At first I was really unaware as to why this was.
I struggled to understand the hatred I felt deep within my heart.
As I got older though I realized what it was it was as bright as bright could be.
My father was ruining my life before my eyes and those around me.
Given my age there was nothing that I could do and it seemed that no one else could or would do anything.
I was destined to remain the arms and hands of my father until I was old enough and strong enough to escape.
That day came and I couldn’t wait.
Finally I was able to get away and there was no way that he could track my movements and make unexpected or even dreaded visits to me in the middle of the day or night.
I was free.
Although I wasn’t completely free I was still tormented in my mind and heart.
I was confused and distraught.
I pushed these feelings aside and did only what I knew how.
Most guys didn’t mind.
I was the friend with extras.
Until it all came crashing down on me.
My mind couldn’t take it no more and I fell hard and fast.

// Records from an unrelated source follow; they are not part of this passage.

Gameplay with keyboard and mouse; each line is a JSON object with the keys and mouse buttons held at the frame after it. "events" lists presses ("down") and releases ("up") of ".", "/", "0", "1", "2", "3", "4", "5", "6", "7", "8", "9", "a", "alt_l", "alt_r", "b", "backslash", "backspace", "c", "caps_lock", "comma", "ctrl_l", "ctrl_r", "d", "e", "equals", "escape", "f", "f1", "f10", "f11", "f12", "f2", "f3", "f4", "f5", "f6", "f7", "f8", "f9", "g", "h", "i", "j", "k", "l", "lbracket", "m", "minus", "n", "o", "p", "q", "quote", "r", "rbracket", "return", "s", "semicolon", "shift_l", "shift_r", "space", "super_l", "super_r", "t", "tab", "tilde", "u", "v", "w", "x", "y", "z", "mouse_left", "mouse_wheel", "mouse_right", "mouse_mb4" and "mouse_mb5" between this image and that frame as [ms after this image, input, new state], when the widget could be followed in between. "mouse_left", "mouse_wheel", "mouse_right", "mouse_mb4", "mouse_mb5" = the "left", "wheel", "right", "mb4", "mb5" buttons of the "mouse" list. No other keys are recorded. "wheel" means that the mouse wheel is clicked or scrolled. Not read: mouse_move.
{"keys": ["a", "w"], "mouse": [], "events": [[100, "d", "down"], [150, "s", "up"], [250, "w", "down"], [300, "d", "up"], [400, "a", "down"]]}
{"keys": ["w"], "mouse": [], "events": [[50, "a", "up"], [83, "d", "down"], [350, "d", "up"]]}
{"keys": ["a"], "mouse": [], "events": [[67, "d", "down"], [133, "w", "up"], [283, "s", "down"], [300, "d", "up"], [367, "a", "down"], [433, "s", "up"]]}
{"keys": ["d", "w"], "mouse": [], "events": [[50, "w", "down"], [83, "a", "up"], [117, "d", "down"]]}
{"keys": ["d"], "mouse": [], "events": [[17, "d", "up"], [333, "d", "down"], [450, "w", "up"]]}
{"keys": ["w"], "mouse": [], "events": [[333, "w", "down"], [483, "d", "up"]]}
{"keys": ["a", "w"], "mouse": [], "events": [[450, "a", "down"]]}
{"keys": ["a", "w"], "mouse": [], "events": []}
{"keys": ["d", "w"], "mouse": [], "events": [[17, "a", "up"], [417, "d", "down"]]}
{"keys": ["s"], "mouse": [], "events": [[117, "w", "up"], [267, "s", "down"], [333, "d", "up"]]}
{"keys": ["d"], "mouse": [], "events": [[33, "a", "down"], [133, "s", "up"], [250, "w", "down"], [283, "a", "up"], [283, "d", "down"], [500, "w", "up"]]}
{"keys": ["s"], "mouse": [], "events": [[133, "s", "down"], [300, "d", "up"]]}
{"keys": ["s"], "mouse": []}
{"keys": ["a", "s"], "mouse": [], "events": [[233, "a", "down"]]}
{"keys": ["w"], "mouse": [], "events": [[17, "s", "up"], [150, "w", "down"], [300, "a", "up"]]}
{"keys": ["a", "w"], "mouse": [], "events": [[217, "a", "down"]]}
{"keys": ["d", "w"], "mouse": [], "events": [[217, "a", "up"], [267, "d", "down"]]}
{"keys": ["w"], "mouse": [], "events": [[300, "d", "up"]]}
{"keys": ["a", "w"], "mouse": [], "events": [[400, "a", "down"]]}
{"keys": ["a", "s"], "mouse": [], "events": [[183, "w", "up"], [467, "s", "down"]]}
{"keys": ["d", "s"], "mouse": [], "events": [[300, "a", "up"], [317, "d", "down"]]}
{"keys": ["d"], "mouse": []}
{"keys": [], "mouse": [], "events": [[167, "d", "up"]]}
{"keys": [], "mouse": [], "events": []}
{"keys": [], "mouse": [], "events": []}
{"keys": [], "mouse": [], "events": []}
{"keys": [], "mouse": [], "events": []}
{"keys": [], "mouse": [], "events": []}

I was tormented by the past and not able to continue to focus on the present or possible future.
I still am.
My mind is being torn apart from the inside out and I can’t stop it and I can’t think straight.
I can’t think straight enough to write this.
I wouldn’t even be able to explain why I am writing this.
Sometimes you just have to get it out there, out of your head.
Does it help? Not enough to make a difference.